> PROVIDED TEXT:
Natalie Kruse – Representations of Autism Spectrum Disorders

Why Fact is Fiction and Fiction Fact: Representations of Autism Spectrum Disorders in Life Writing Narratives and Life Science Debates

 

With the proliferation of life writing accounts written by people on the autism spectrum, the foundation of research centers, political and self-advocacy groups, as well as the publication of popular movies like “Rain Man,” autism has gained considerable prominence over time. Not only in the disciplines of medicine, the neurosciences, psychiatry, epigenetics, and sociology has it evolved into a hotly debated and extensively researched topic, but also in the field of literature Autism Spectrum Disorders have developed into a much discussed subject. And still — since its “discovery” in the 1940s by Leo Kanner and Hans Asperger — autism has been framed predominantly in a scientific context. Only recently, representations of autism have become an integral part of the literary landscape, to a degree to which its narratives have emerged into an independent sub-genre; stories about autism are no longer exclusively told by clinicians, scientists, or other professional experts, but by autistic people or their families themselves.

The genre of life writing is closely linked with larger ethical questions and implications with regard to authenticity and personhood. However, the ethical debate surrounding life writing narratives in terms of “authentic authorship” and credible self-representation becomes even more complicated when we engage with accounts written by and about people with autism. Given that many people on the autism spectrum often communicate in non-standard ways and may even lack the ability to narrate their own experiences, problems with regard to narration and narratability inevitably arise. How do we know if a life story told is true or not? Does it even matter? Who has the authority of defining what autism is and how to live with it? Is it the predominant explanatory models provided by biomedical, epigenetic and neuroscientific research or rather the stories of lived experience written by people who are either directly or indirectly affected by autism, such as parents and close relatives? And, in what way do the fields of life writing and life sciences interact and inform each other, thereby functioning as producers of meaning and knowledge about autism? After all, there is a great number of different stakeholders that are involved in the controversy surrounding the different attitudes towards and concepts of autism, which raises the condition from an individual to a collective level of political and cultural relevance.

> WORK ORDER: Write the next part of the text on representations of autism in life writing and the life sciences, picking up after its final sentence. The data that comes next is separate material and unrelated to the text on autism representations.

> DATA BLOCK:
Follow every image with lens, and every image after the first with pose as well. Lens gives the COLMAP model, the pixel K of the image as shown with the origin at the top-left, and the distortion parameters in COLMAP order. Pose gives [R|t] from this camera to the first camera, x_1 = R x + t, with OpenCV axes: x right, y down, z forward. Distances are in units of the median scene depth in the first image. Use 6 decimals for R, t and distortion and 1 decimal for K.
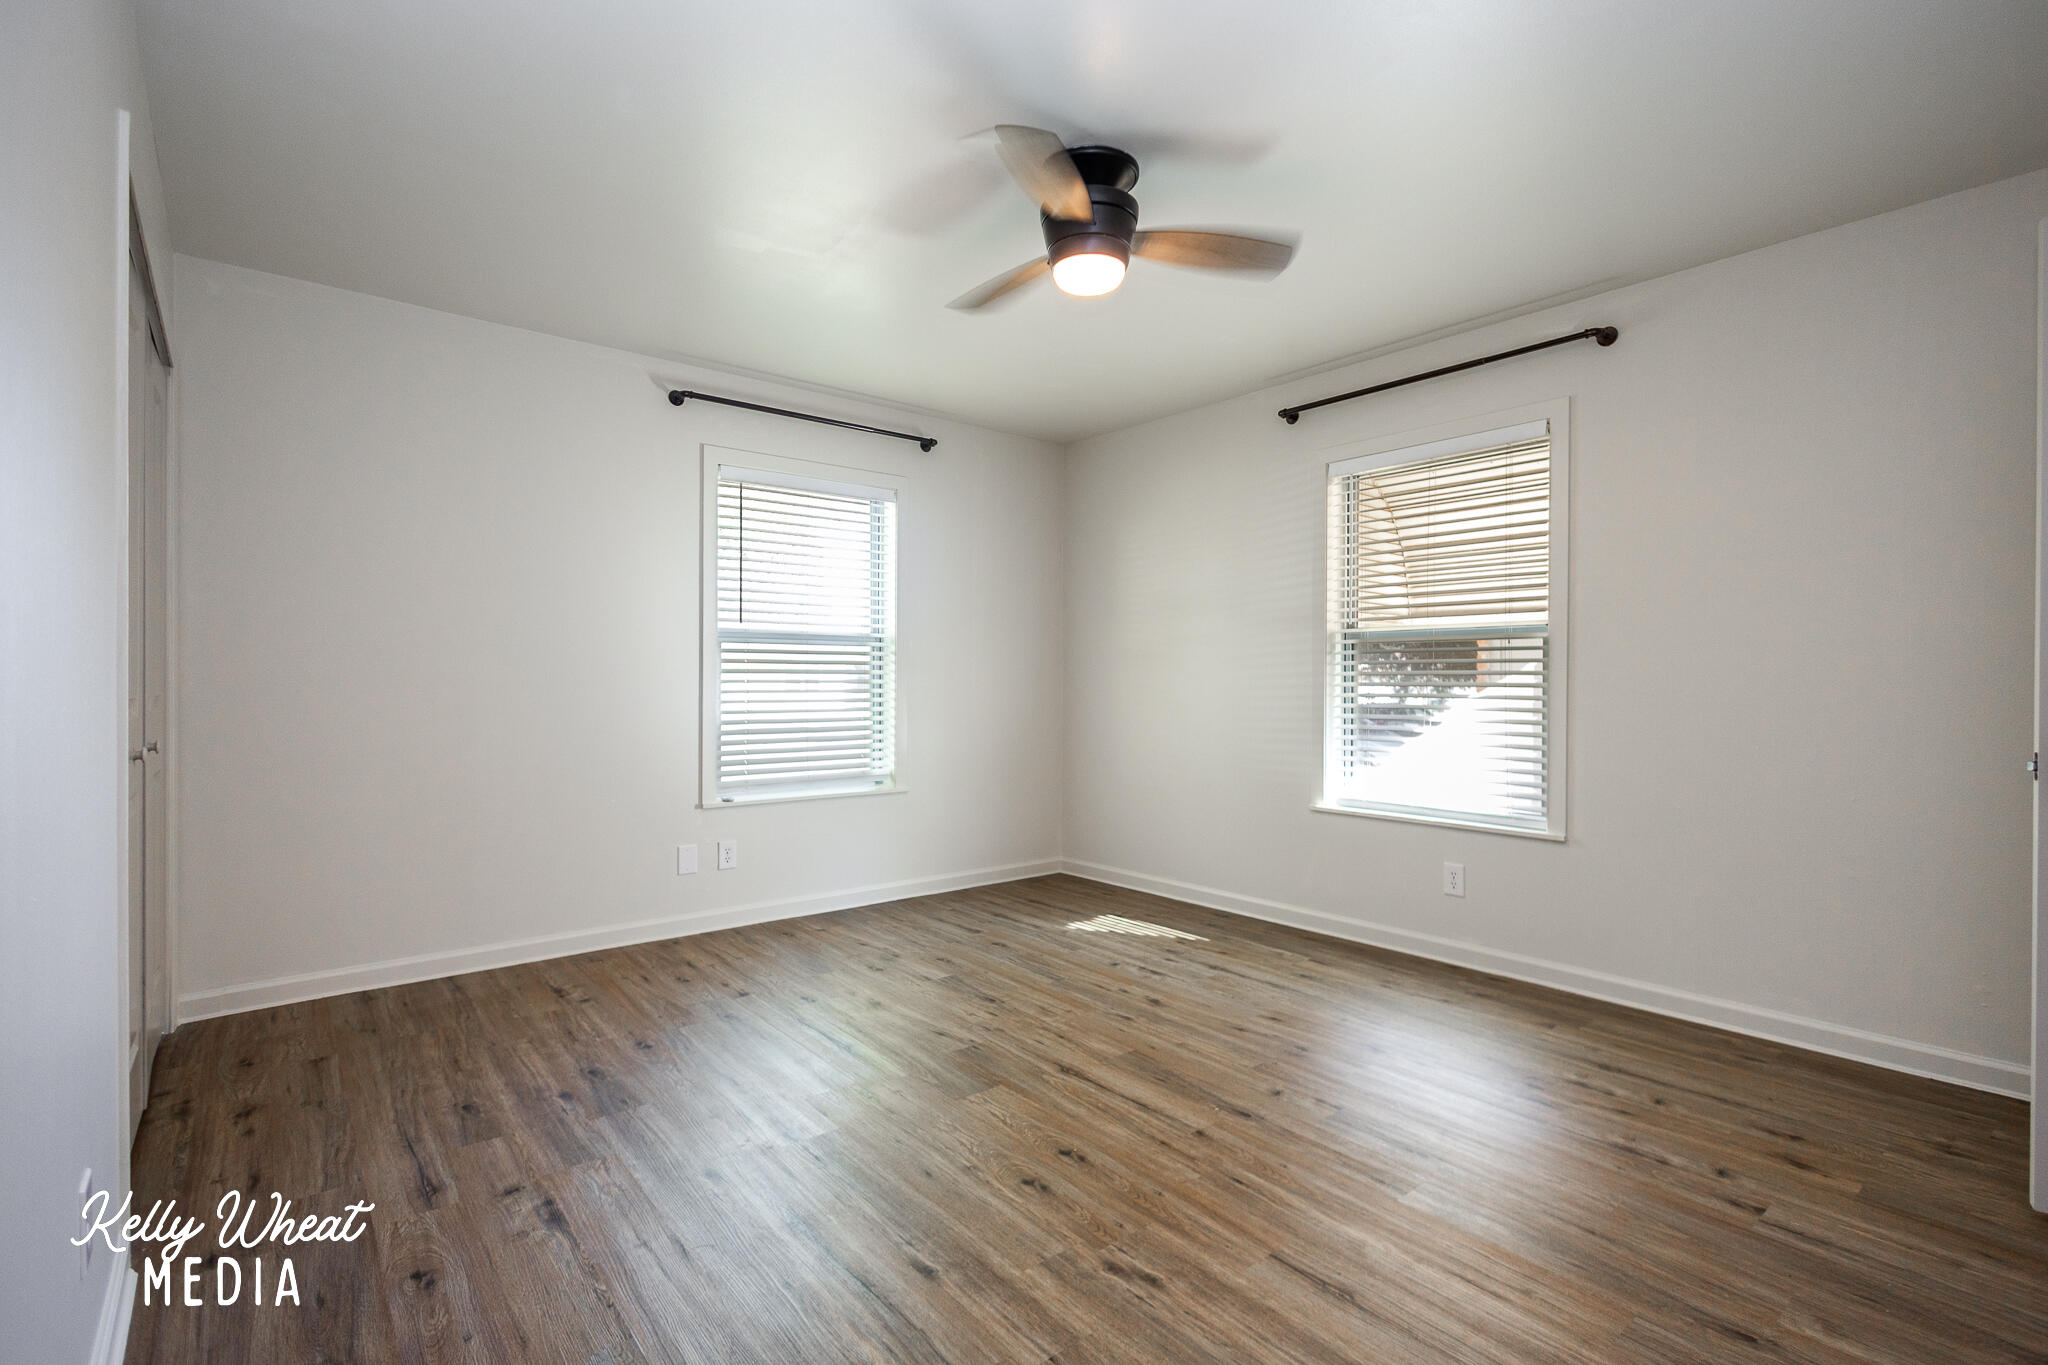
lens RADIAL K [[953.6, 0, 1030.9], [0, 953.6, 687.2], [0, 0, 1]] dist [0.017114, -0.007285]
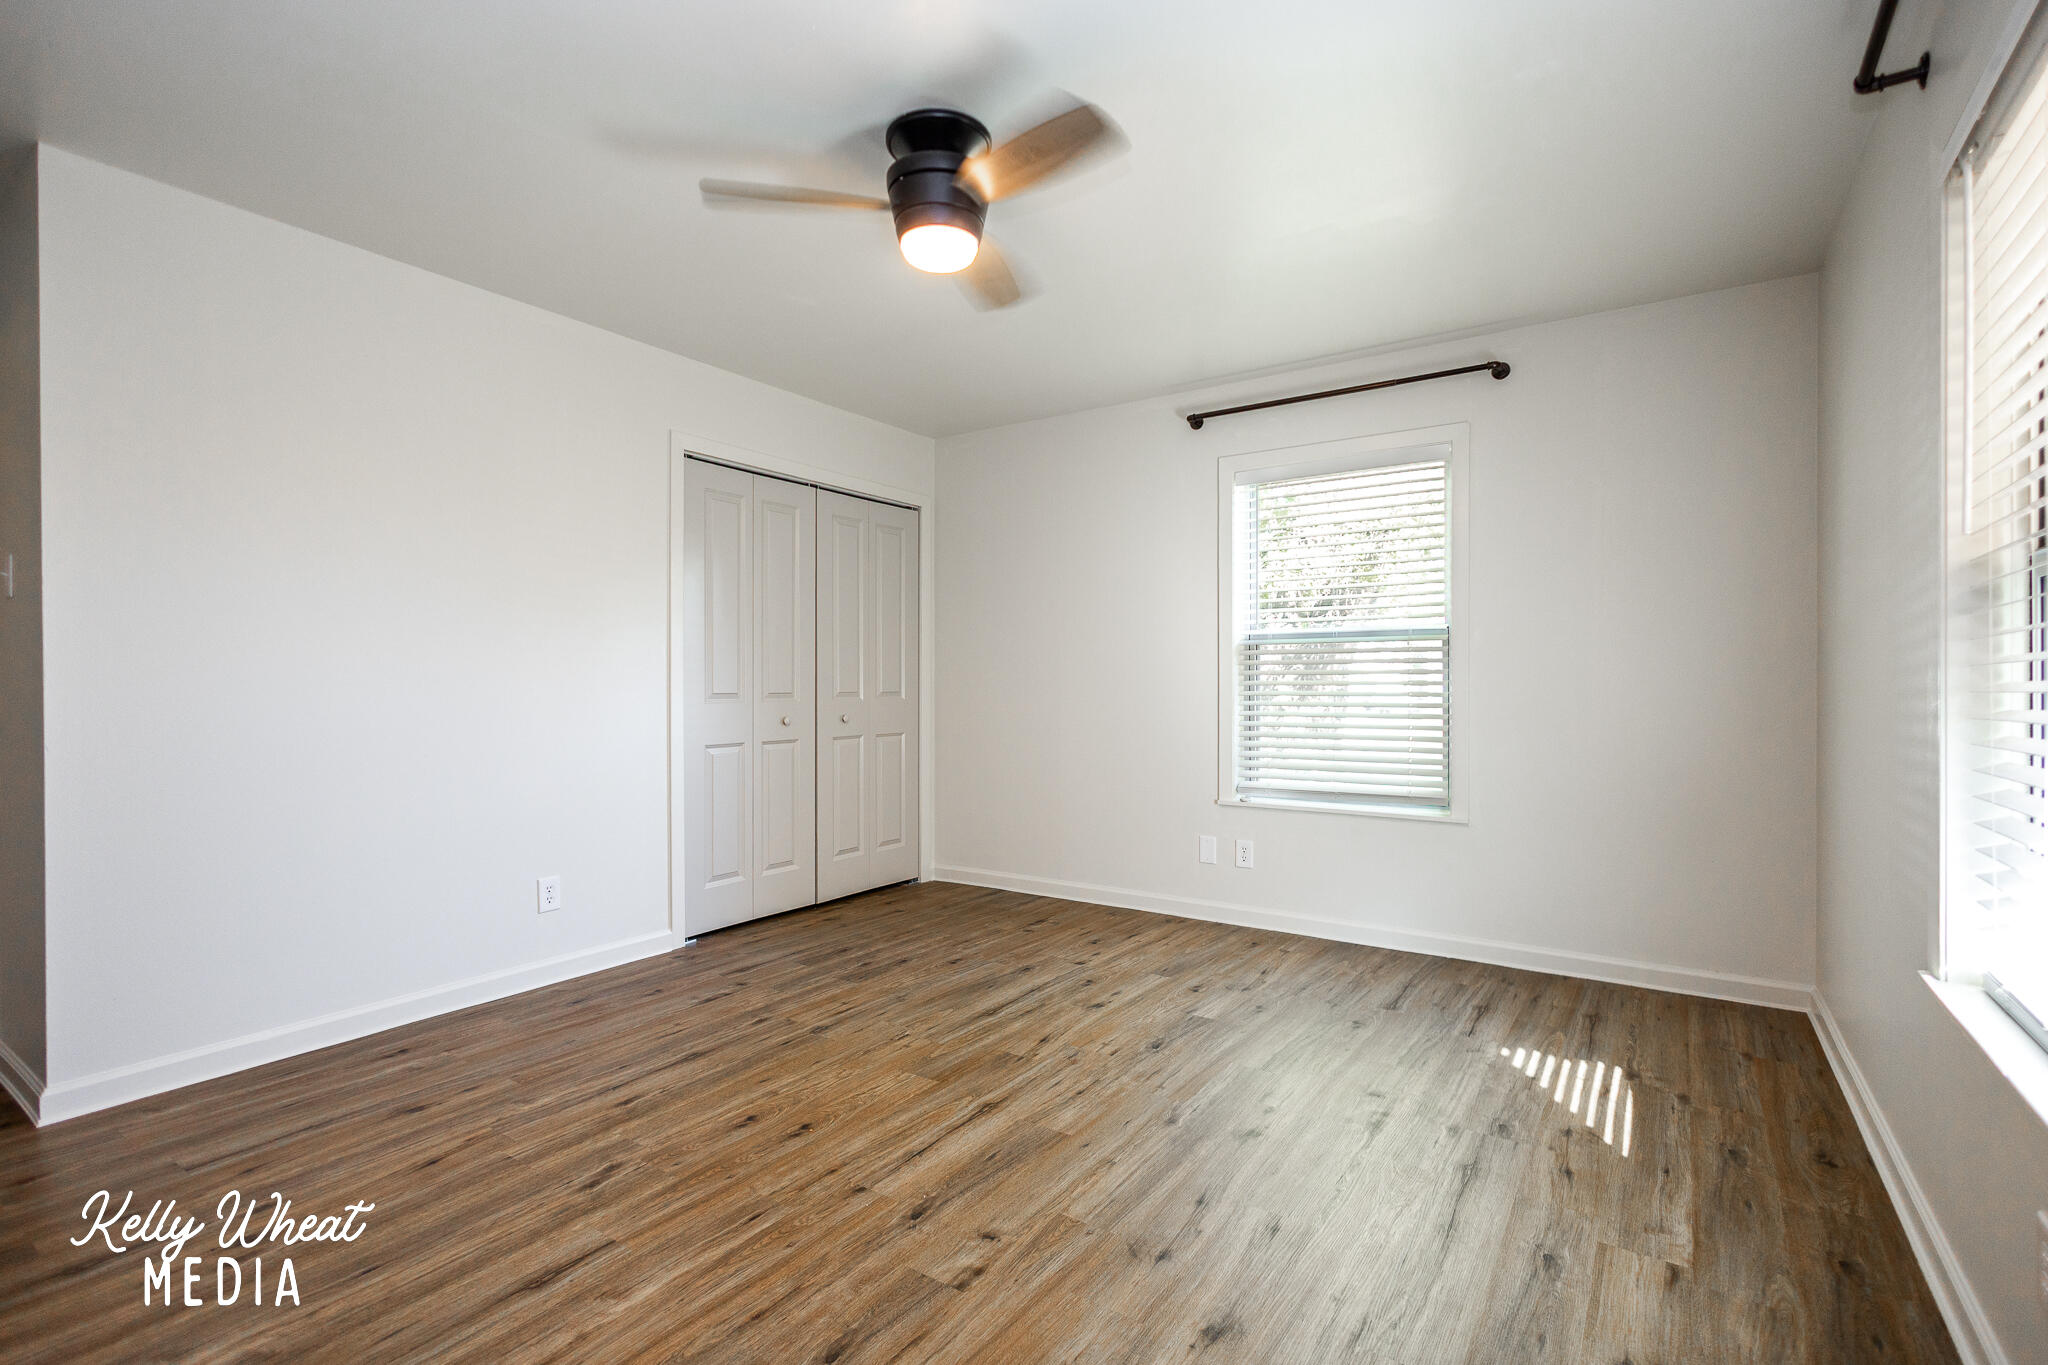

> RESULT OF THIS TASK:
In my dissertation I argue that narratives about autism are not usually understood with regard to their “facticity,” as it seems more accurate to explore them in a continuum between “fact” and “fiction.” I will demonstrate that the fields of life writing and the life sciences are mutually contingent on one another. Ultimately, it will be my goal to go beyond the existing fact and fiction debate and show how the narratives I investigate can possess a transformative significance as epistemic meeting grounds through which lived experience and a shared reality are (re)negotiated on both an individual and a collective level.